EOG » Topics » Board of Directors

This excerpt taken from the EOG DEF 14A filed Mar 25, 2009.
Board of Directors
 
Director Independence
 
The Board has affirmatively determined that six of our seven current directors, namely Messrs. Alcorn, Crisp, Day, Steward, Textor and Wisner, have no material relationship with EOG and thus meet the criteria for independence of Article III, Section 12 of our bylaws, which are available on our website at www.eogresources.com/about/corpgov.html, as well as the independence requirements of the NYSE and the SEC. The Board also affirmatively determined previously that Mr. Stevens, our former director who retired from the Board effective at the end of his 2007-2008 term, which expired in conjunction with the 2008 annual meeting of stockholders, had no material relationship with EOG and thus met the same criteria for independence.

════

Could you reproduce, word for word, the stretch of the director independence excerpt from "Director Independence" through "criteria for independence."?

════

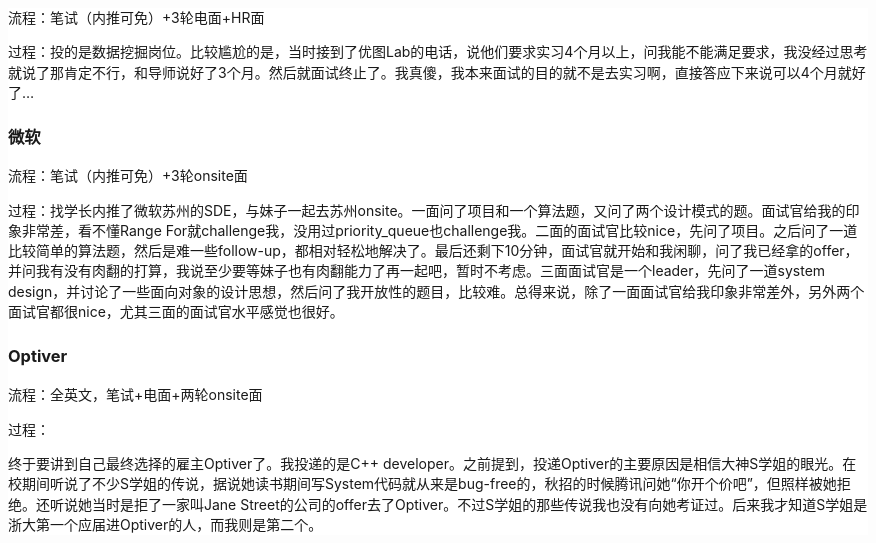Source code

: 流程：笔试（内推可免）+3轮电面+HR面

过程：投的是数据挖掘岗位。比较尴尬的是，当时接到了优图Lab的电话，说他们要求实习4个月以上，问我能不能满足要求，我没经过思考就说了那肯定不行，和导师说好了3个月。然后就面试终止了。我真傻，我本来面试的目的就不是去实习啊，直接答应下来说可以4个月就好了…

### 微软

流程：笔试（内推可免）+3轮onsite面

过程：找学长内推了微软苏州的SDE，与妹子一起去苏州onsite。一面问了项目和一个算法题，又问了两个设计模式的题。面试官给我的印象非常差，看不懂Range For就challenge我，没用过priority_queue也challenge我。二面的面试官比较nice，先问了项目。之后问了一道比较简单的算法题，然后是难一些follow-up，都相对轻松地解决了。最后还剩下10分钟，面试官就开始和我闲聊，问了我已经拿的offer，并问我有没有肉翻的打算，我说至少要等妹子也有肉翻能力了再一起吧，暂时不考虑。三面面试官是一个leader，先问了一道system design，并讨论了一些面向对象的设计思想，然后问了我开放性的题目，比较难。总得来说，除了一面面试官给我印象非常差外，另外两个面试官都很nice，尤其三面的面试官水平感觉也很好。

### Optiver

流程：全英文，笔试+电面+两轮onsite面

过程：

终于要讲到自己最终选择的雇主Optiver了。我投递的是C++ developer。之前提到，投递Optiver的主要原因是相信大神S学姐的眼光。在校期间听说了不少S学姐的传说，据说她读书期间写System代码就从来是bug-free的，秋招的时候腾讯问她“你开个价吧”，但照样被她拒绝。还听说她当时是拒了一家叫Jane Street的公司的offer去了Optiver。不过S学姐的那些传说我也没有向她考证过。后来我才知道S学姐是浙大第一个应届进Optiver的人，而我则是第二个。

════

> Reply:
Director Independence
 
The Board has affirmatively determined that six of our seven current directors, namely Messrs. Alcorn, Crisp, Day, Steward, Textor and Wisner, have no material relationship with EOG and thus meet the criteria for independence of Article III, Section 12 of our bylaws, which are available on our website at www.eogresources.com/about/corpgov.html, as well as the independence requirements of the NYSE and the SEC. The Board also affirmatively determined previously that Mr. Stevens, our former director who retired from the Board effective at the end of his 2007-2008 term, which expired in conjunction with the 2008 annual meeting of stockholders, had no material relationship with EOG and thus met the same criteria for independence.